We previously shared more detail about how the core proxy works here

Diagram of our reverse proxy architecture

As a request transits the core proxy, we run the various security and performance products available in our network. The proxy applies each customer’s unique configuration and settings, from enforcing WAF rules and DDoS protection to routing traffic to the Developer Platform and R2. It accomplishes this through a set of domain-specific modules that apply the configuration and policy rules to traffic transiting our proxy.

One of those modules, Bot Management, was the source of today’s outage. 

Cloudflare’s Bot Management includes, among other systems, a machine learning model that we use to generate bot scores for every request traversing our network. Our customers use bot scores to control which bots are allowed to access their sites — or not.

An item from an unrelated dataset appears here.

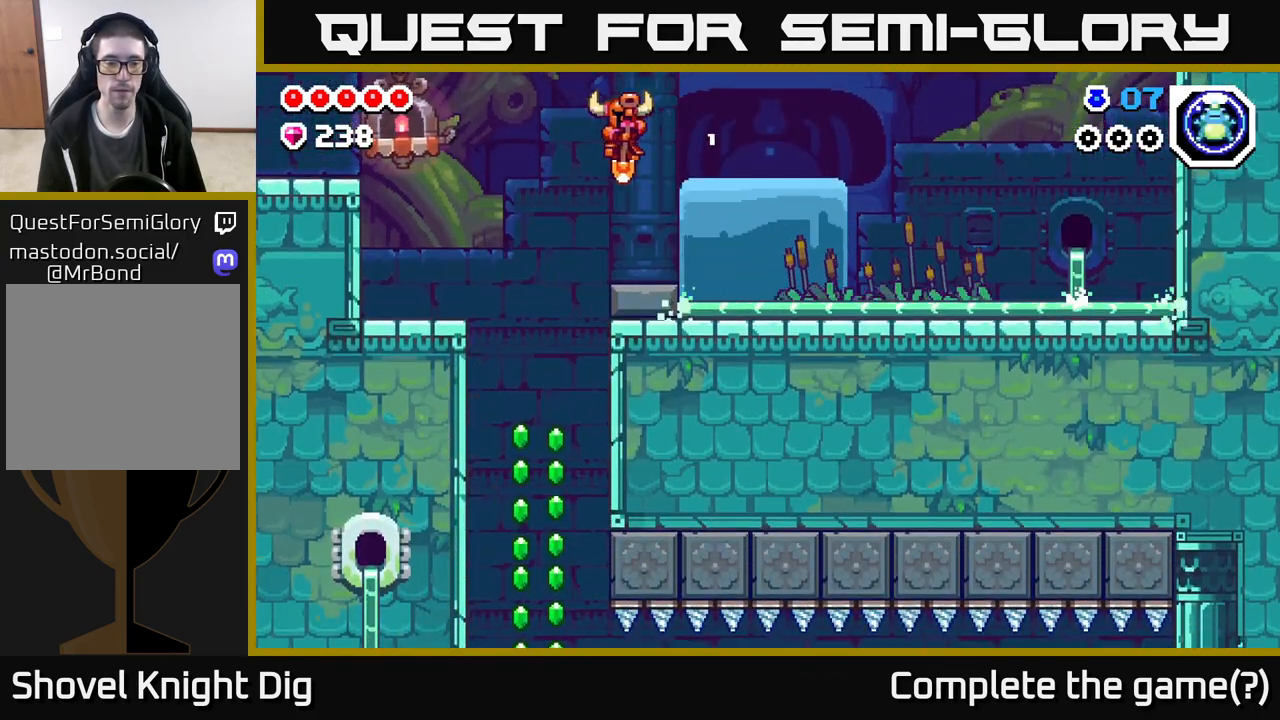
{"buttons": [], "left_stick": "center", "right_stick": "center", "events": [[300, "left_stick", "center"]]}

The model takes as input a “feature” configuration file. A feature, in this context, is an individual trait used by the machine learning model to make a prediction about whether the request was automated or not. The feature configuration file is a collection of individual features.

This feature file is refreshed every few minutes and published to our entire network and allows us to react to variations in traffic flows across the Internet. It allows us to react to new types of bots and new bot attacks. So it’s critical that it is rolled out frequently and rapidly as bad actors change their tactics quickly.

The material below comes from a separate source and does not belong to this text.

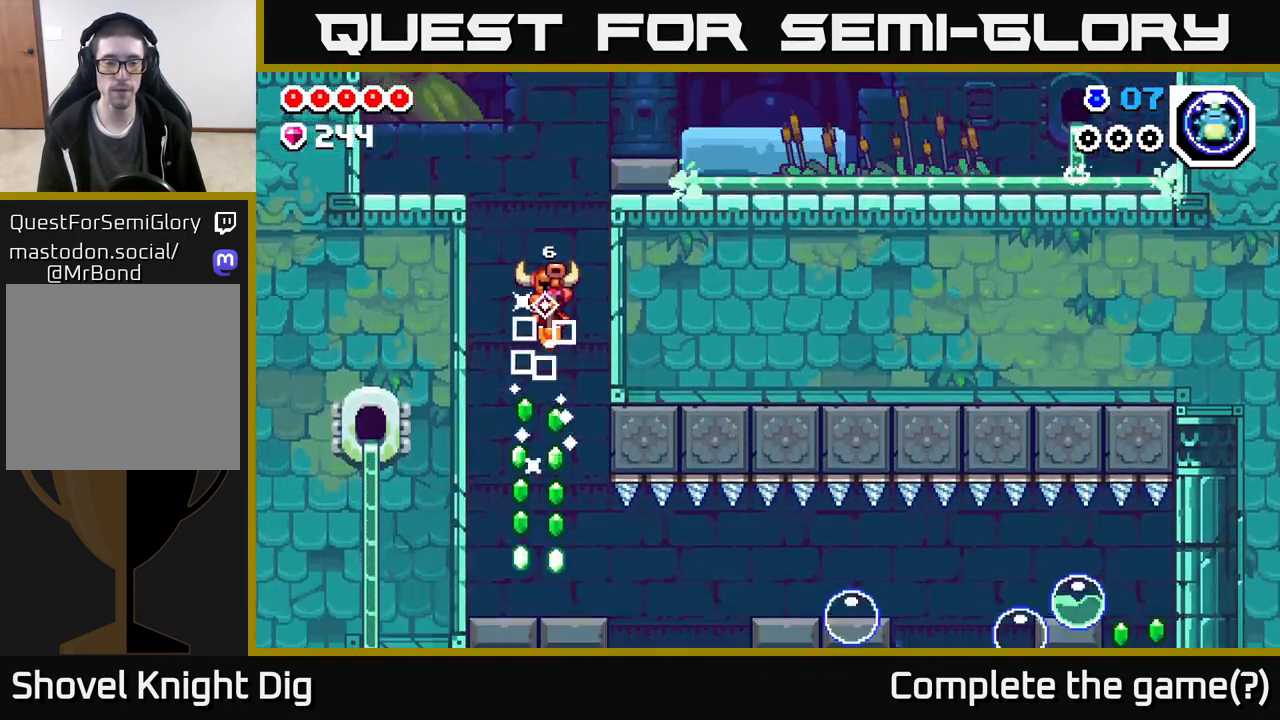
{"buttons": [], "left_stick": "center", "right_stick": "center", "events": []}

A change in our underlying ClickHouse query behaviour (explained below) that generates this file caused it to have a large number of duplicate “feature” rows. This changed the size of the previously fixed-size feature configuration file, causing the bots module to trigger an error.

As a result, HTTP 5xx error codes were returned by the core proxy system that handles traffic processing for our customers, for any traffic that depended on the bots module. This also affected Workers KV and Access, which rely on the core proxy.

Unrelated to this incident, we were and are currently migrating our customer traffic to a new version of our proxy service, internally known as FL2. Both versions were affected by the issue, although the impact observed was different.

Customers deployed on the new FL2 proxy engine, observed HTTP 5xx errors. Customers on our old proxy engine, known as FL, did not see errors, but bot scores were not generated correctly, resulting in all traffic receiving a bot score of zero. Customers that had rules deployed to block bots would have seen large numbers of false positives. Customers who were not using our bot score in their rules did not see any impact.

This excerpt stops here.